Teks bacaan ▸
---+---
Malang – Tim Jaksa Penuntut Umum (JPU) KPK membacakan tuntutan pada dua terdakwa kasus gratifikasi di Kab Malang, Selasa (16/3) malam lalu. Terdakwa Rendra Kresna (Nomor Perkara 84/Pid.Sus-TPK/2020/PN Sby) dan Eryk Armando Talla (Nomor Perkara 82/Pid.Sus-TPK/2020/PN Sby) dituntut hukuman pidana masing-masing 4 tahun penjara.
Untuk terdakwa Eryk Armando Talla, yang notebene seorang pengusaha dan orang kepercayaan Rendra Kresna saat menjabat Bupati Malang. Selain dituntut hukuman 4 tahun penjara, tim JPU KPK juga membebani dengan denda Rp 265 juta subsider 6 bulan kurungan.
Juga diharuskan membayar uang pengganti (UP) Rp 895.000.000 subsider pidana penjara 1 tahun 6 bulan. Pihak Eryk sudah mentitipkan uang Rp 500 juta, jadi masih kurang Rp 395 juta.
Dari tuntutan JPU KPK juga dibeberkan, bagaimana peranan besar terdakwa Eryk Armando Talla dalam pusaran kasus gratifikasi di Kab Malang. Eryk lah yang mengatur sekaligus mengkondisikan pemenang lelang proyek DAK di Dinas Pendidikan Kab Malang.
Ia bersama tim IT termasuk hacker, punya cara. Agar pemenang lelang adalah para pengusaha yang sepakat memberikan fee untuk paket pekerjaan yang didapatkan.
Dalam tuntutan JPU KPK setebal 200 halaman lebih itu, dicontohkan Mashud Yunasa (Direktur PT JePe Press Media Utama-Group Jawa Pos) yang merupakan pemenang lelang DAK di Dinas Pendidikan Kab Malang tahun 2012. Awalnya Mashud ingin mendapatkan paket pekerjaan di Dinas Pendidikan Kab Malang, setelah di tahun-tahun sebelumnya selalu gagal mengikuti lelang.
Setelah melalui beberapa pertemuan, akhirnya Eryk pun sepakat agar Mashud Yunasa memenangkan paket pekerjaan di Dindik Kab Malang tahun 2012. Ada 24 paket yang dikerjakannya dengan kesepakatan pemberian fee 22,5 persen dari nilai kontrak.
Nilainya sekitar Rp 7,1 miliar. Tapi Mashud Yunasa menyetorkan Rp 4,8 miliar. Maka untuk tahun berikutnya proyek DAK itu beralih ke orang lain. Karena Mashud masih ada kekurangan setoran fee.
---+---
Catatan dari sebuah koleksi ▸
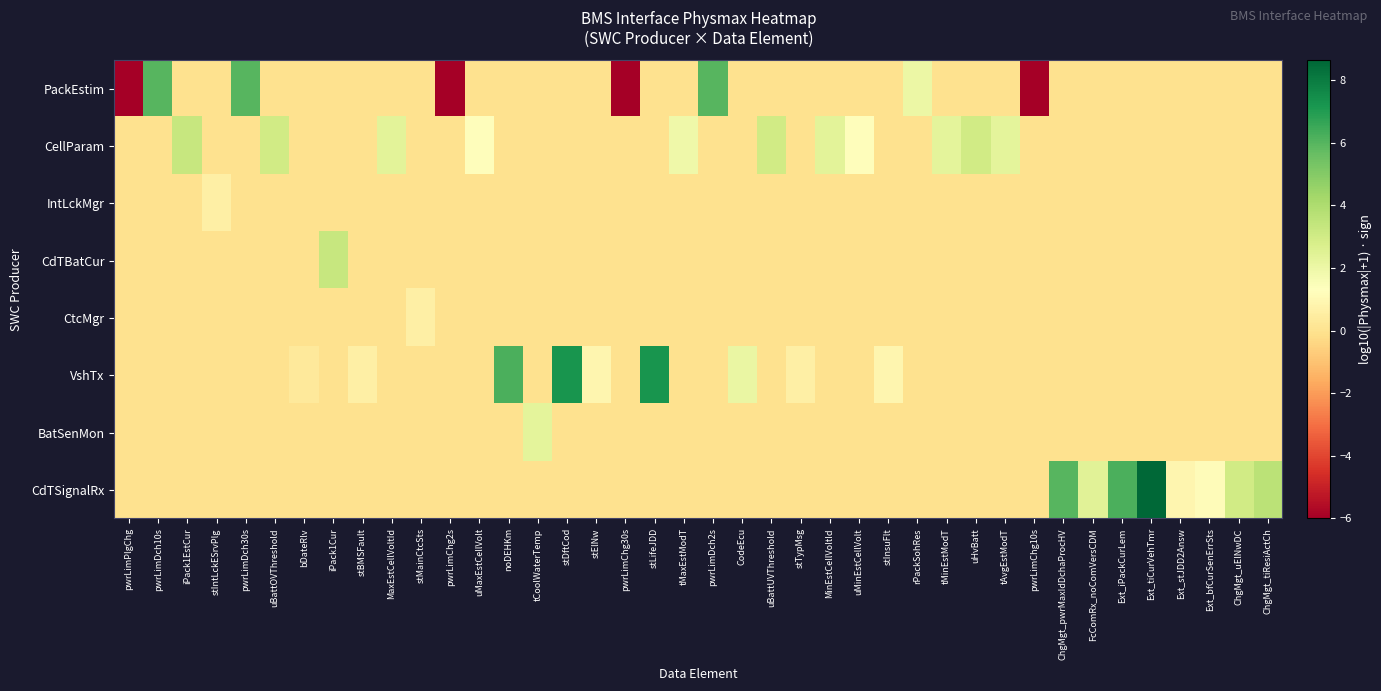

What is the maximum value shown in the chart?

8.6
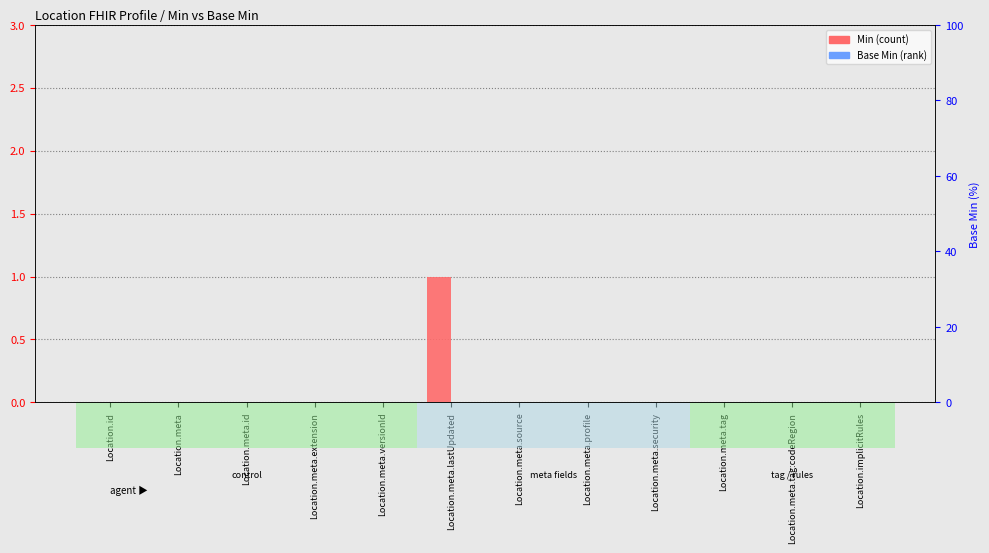

Reading left to right, list all the values displayed in this chart.

Min: Location.id=0	Location.meta=0	Location.meta.id=0	Location.meta.extension=0	Location.meta.versionId=0	Location.meta.lastUpdated=1	Location.meta.source=0	Location.meta.profile=0	Location.meta.security=0	Location.meta.tag=0	Location.meta.tag:codeRegion=0	Location.implicitRules=0
Base Min: Location.id=0	Location.meta=0	Location.meta.id=0	Location.meta.extension=0	Location.meta.versionId=0	Location.meta.lastUpdated=0	Location.meta.source=0	Location.meta.profile=0	Location.meta.security=0	Location.meta.tag=0	Location.meta.tag:codeRegion=0	Location.implicitRules=0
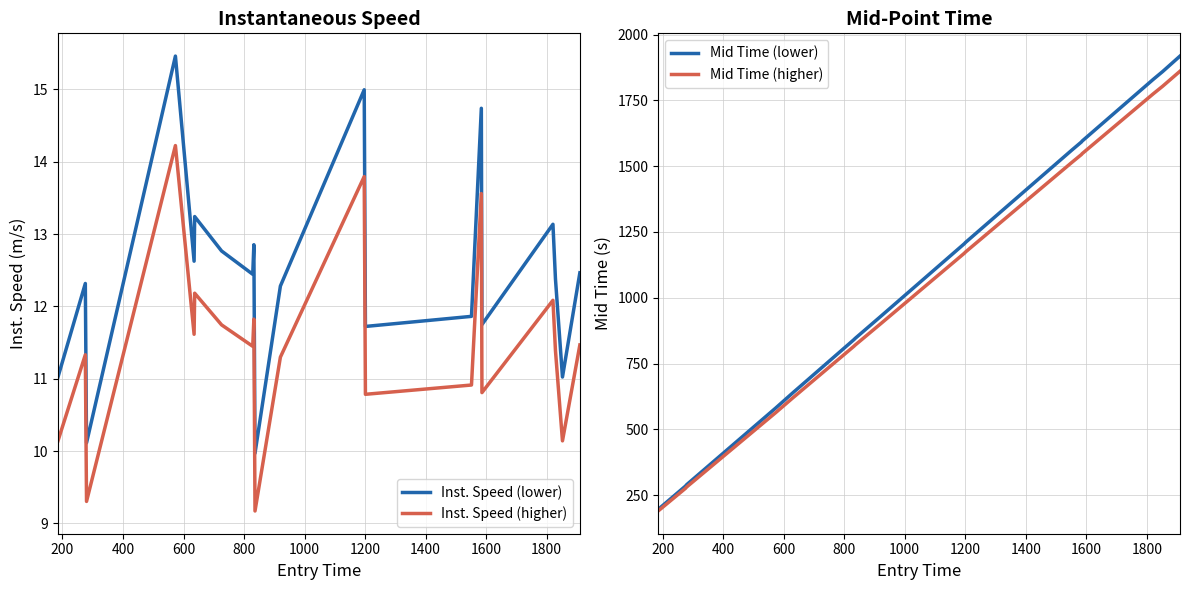

What is the difference between the maximum and minimum values in the Mid Time (higher) series?

1671.3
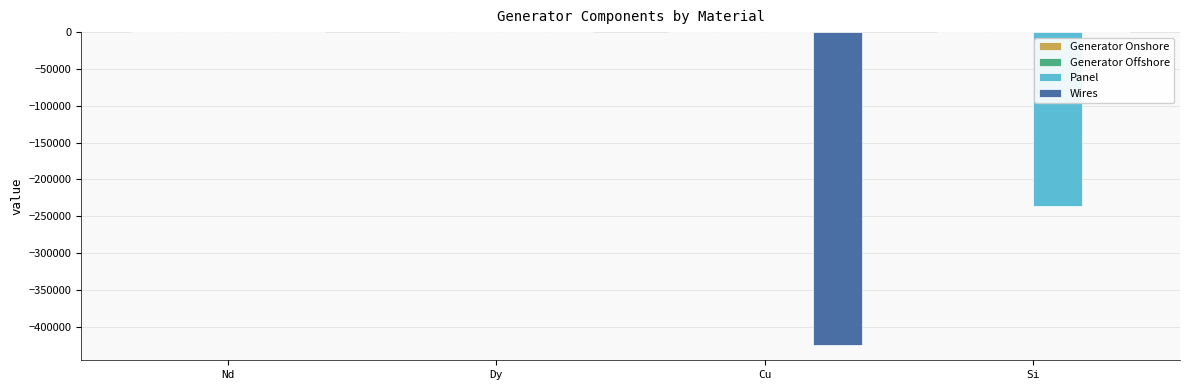

Between Nd and Si, which series saw the biggest shift?

Panel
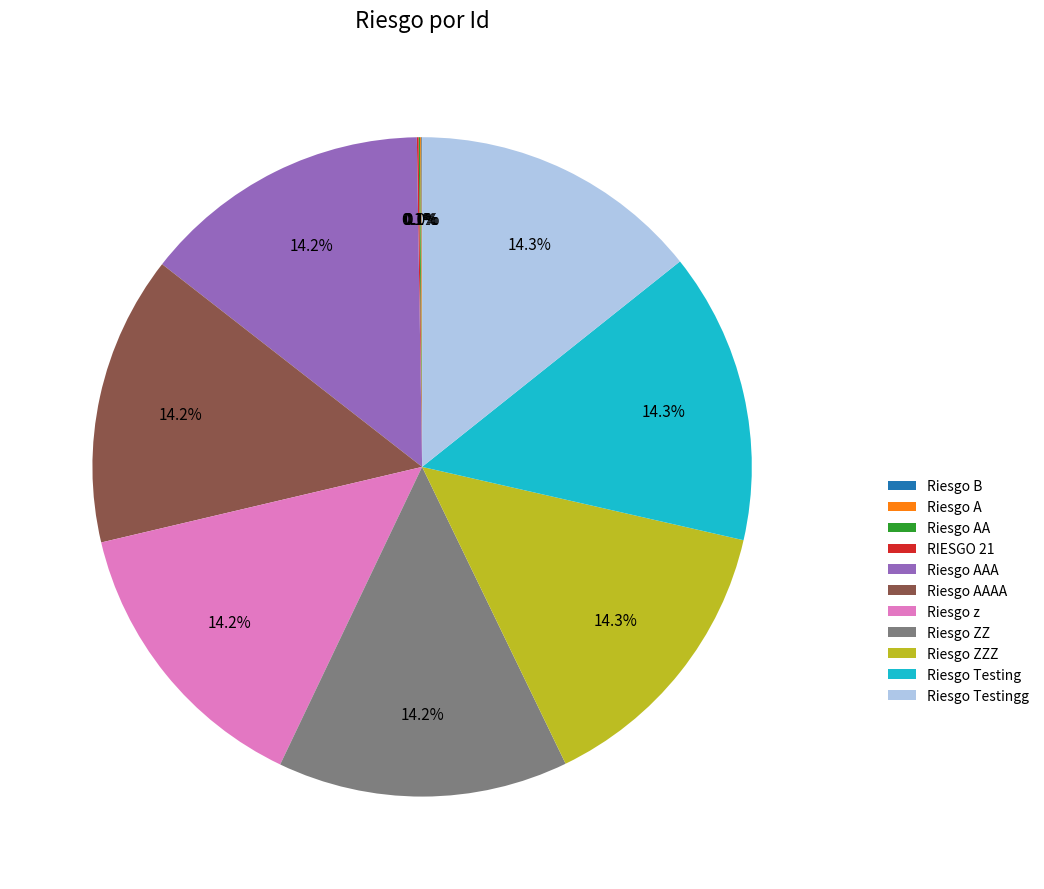

Does Riesgo z represent more than half of the total?

No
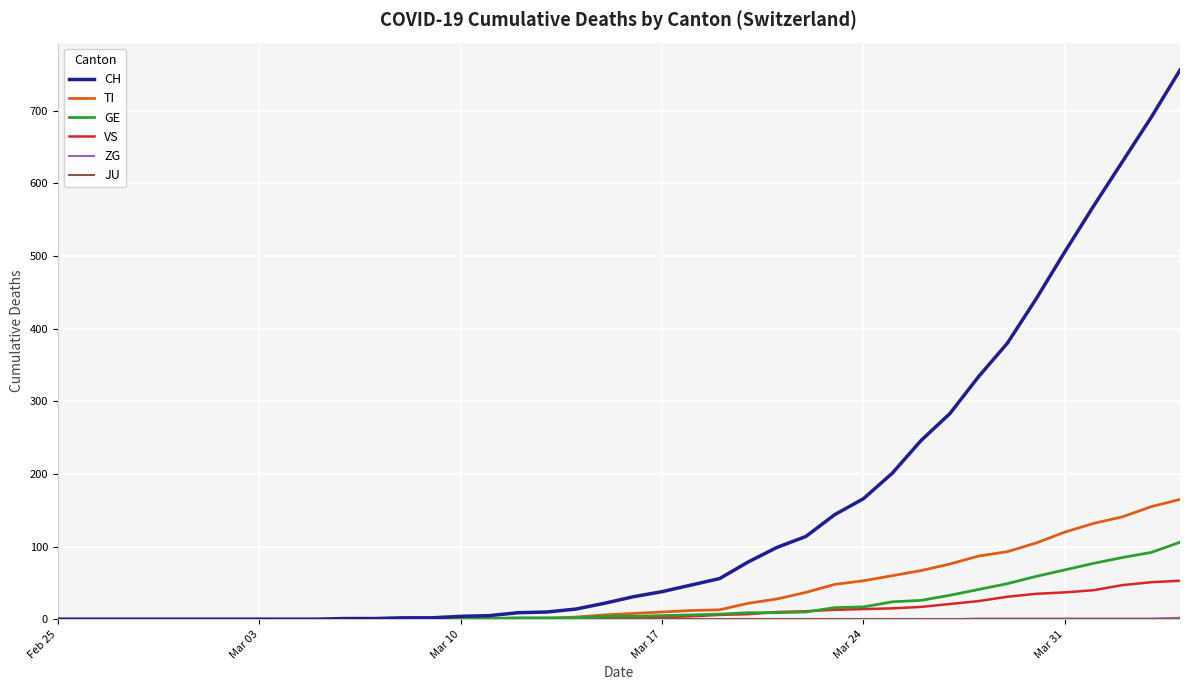

Which series has the largest total across all categories?

CH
---+---
Berdasarkan informasi ▸
- a) Tolong ketik ulang bagian teks bacaan tentang kasus gratifikasi di Kabupaten Malang, mulai dari "Dari tuntutan JPU" dan berakhir pada "gagal mengikuti lelang.".
- b) Sebutkan jumlah baris catatan yang memuat kata "chart", dengan membedakan huruf besar dan kecil. Jawab dengan angkanya saja.
Teks bacaan dan catatan ini tidak saling berhubungan.

Jawaban berurutan ▸
- a)
Dari tuntutan JPU KPK juga dibeberkan, bagaimana peranan besar terdakwa Eryk Armando Talla dalam pusaran kasus gratifikasi di Kab Malang. Eryk lah yang mengatur sekaligus mengkondisikan pemenang lelang proyek DAK di Dinas Pendidikan Kab Malang.
Ia bersama tim IT termasuk hacker, punya cara. Agar pemenang lelang adalah para pengusaha yang sepakat memberikan fee untuk paket pekerjaan yang didapatkan.
Dalam tuntutan JPU KPK setebal 200 halaman lebih itu, dicontohkan Mashud Yunasa (Direktur PT JePe Press Media Utama-Group Jawa Pos) yang merupakan pemenang lelang DAK di Dinas Pendidikan Kab Malang tahun 2012. Awalnya Mashud ingin mendapatkan paket pekerjaan di Dinas Pendidikan Kab Malang, setelah di tahun-tahun sebelumnya selalu gagal mengikuti lelang.

- b) 2